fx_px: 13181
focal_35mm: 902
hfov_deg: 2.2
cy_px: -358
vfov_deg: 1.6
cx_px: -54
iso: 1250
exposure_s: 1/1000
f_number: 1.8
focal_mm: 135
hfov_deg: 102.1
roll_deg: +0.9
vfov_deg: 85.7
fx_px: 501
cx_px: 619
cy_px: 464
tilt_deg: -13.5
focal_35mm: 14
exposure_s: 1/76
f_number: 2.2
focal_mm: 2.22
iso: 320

===============

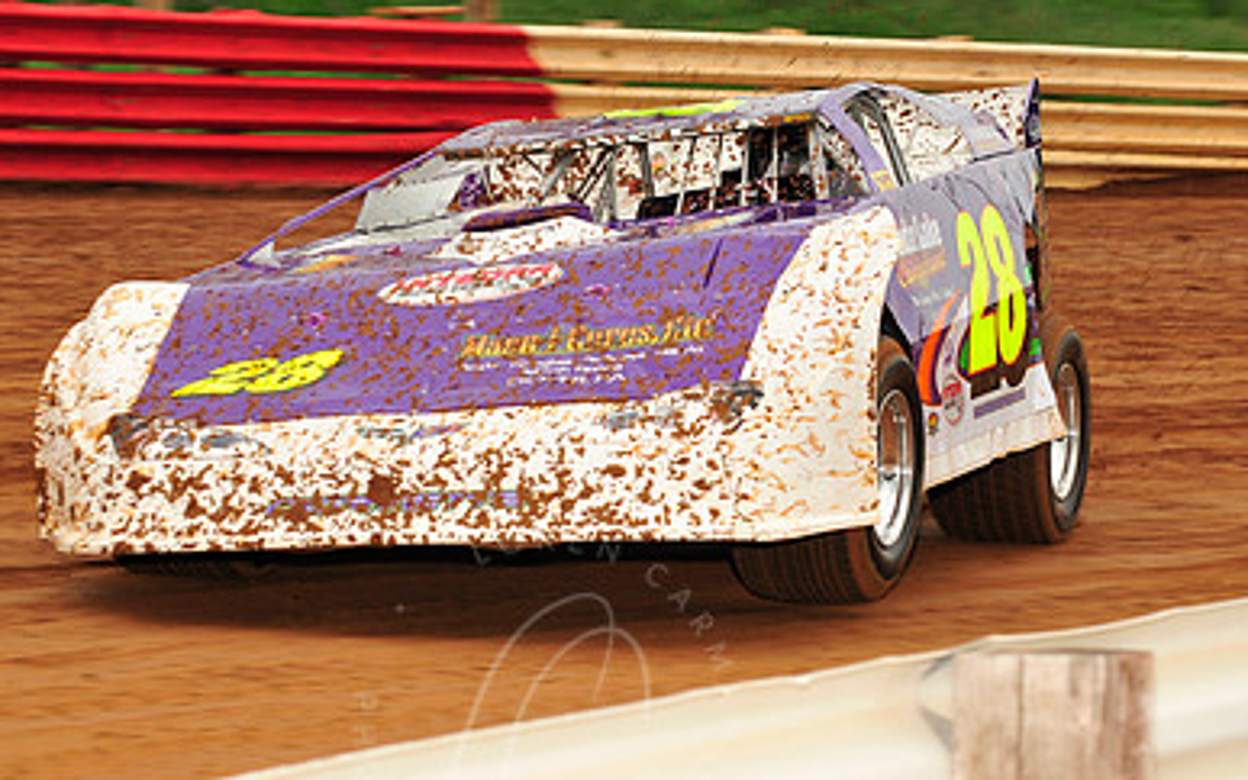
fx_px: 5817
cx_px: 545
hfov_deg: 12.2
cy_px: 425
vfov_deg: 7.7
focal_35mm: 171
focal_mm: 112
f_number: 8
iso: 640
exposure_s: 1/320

===============

Can you repeat, word for word, every line above from the one containing "fx_px: 13181" down to the one containing "f_number: 2.2", including both?

fx_px: 13181
focal_35mm: 902
hfov_deg: 2.2
cy_px: -358
vfov_deg: 1.6
cx_px: -54
iso: 1250
exposure_s: 1/1000
f_number: 1.8
focal_mm: 135
hfov_deg: 102.1
roll_deg: +0.9
vfov_deg: 85.7
fx_px: 501
cx_px: 619
cy_px: 464
tilt_deg: -13.5
focal_35mm: 14
exposure_s: 1/76
f_number: 2.2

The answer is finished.